START Information shown
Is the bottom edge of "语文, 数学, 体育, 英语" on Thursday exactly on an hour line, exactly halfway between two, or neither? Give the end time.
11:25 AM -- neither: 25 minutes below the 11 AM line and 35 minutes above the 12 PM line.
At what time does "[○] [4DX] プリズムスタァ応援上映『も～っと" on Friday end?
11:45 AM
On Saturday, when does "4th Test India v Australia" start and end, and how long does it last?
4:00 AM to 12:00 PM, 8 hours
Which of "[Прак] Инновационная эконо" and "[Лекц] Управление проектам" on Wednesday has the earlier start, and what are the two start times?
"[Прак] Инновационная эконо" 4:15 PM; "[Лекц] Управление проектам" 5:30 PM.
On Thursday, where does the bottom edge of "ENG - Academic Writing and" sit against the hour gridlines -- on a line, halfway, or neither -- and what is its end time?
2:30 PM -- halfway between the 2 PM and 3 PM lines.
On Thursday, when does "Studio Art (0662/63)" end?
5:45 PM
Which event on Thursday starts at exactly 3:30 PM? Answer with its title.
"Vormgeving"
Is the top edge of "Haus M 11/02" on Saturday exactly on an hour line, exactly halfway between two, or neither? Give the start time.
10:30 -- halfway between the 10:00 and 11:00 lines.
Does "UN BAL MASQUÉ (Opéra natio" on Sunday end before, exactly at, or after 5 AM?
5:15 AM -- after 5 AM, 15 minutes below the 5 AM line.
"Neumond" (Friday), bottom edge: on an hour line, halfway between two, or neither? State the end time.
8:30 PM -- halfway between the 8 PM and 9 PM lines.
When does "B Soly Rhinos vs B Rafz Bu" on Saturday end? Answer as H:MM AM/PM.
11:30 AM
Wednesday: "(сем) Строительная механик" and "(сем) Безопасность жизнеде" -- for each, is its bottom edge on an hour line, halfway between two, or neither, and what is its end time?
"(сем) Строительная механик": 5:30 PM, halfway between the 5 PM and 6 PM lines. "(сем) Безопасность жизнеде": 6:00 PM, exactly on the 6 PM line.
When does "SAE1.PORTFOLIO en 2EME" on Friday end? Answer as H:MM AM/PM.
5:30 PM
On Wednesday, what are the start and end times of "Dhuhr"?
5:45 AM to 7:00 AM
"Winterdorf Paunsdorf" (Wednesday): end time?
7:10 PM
END Information shown
__Exercise details__: Rewrite the entries above with "bottom edge" switched to "lower edge" wherever it occurs. Leave everything else as it is.

__Complete response__:
Is the lower edge of "语文, 数学, 体育, 英语" on Thursday exactly on an hour line, exactly halfway between two, or neither? Give the end time.
11:25 AM -- neither: 25 minutes below the 11 AM line and 35 minutes above the 12 PM line.
At what time does "[○] [4DX] プリズムスタァ応援上映『も～っと" on Friday end?
11:45 AM
On Saturday, when does "4th Test India v Australia" start and end, and how long does it last?
4:00 AM to 12:00 PM, 8 hours
Which of "[Прак] Инновационная эконо" and "[Лекц] Управление проектам" on Wednesday has the earlier start, and what are the two start times?
"[Прак] Инновационная эконо" 4:15 PM; "[Лекц] Управление проектам" 5:30 PM.
On Thursday, where does the lower edge of "ENG - Academic Writing and" sit against the hour gridlines -- on a line, halfway, or neither -- and what is its end time?
2:30 PM -- halfway between the 2 PM and 3 PM lines.
On Thursday, when does "Studio Art (0662/63)" end?
5:45 PM
Which event on Thursday starts at exactly 3:30 PM? Answer with its title.
"Vormgeving"
Is the top edge of "Haus M 11/02" on Saturday exactly on an hour line, exactly halfway between two, or neither? Give the start time.
10:30 -- halfway between the 10:00 and 11:00 lines.
Does "UN BAL MASQUÉ (Opéra natio" on Sunday end before, exactly at, or after 5 AM?
5:15 AM -- after 5 AM, 15 minutes below the 5 AM line.
"Neumond" (Friday), lower edge: on an hour line, halfway between two, or neither? State the end time.
8:30 PM -- halfway between the 8 PM and 9 PM lines.
When does "B Soly Rhinos vs B Rafz Bu" on Saturday end? Answer as H:MM AM/PM.
11:30 AM
Wednesday: "(сем) Строительная механик" and "(сем) Безопасность жизнеде" -- for each, is its lower edge on an hour line, halfway between two, or neither, and what is its end time?
"(сем) Строительная механик": 5:30 PM, halfway between the 5 PM and 6 PM lines. "(сем) Безопасность жизнеде": 6:00 PM, exactly on the 6 PM line.
When does "SAE1.PORTFOLIO en 2EME" on Friday end? Answer as H:MM AM/PM.
5:30 PM
On Wednesday, what are the start and end times of "Dhuhr"?
5:45 AM to 7:00 AM
"Winterdorf Paunsdorf" (Wednesday): end time?
7:10 PM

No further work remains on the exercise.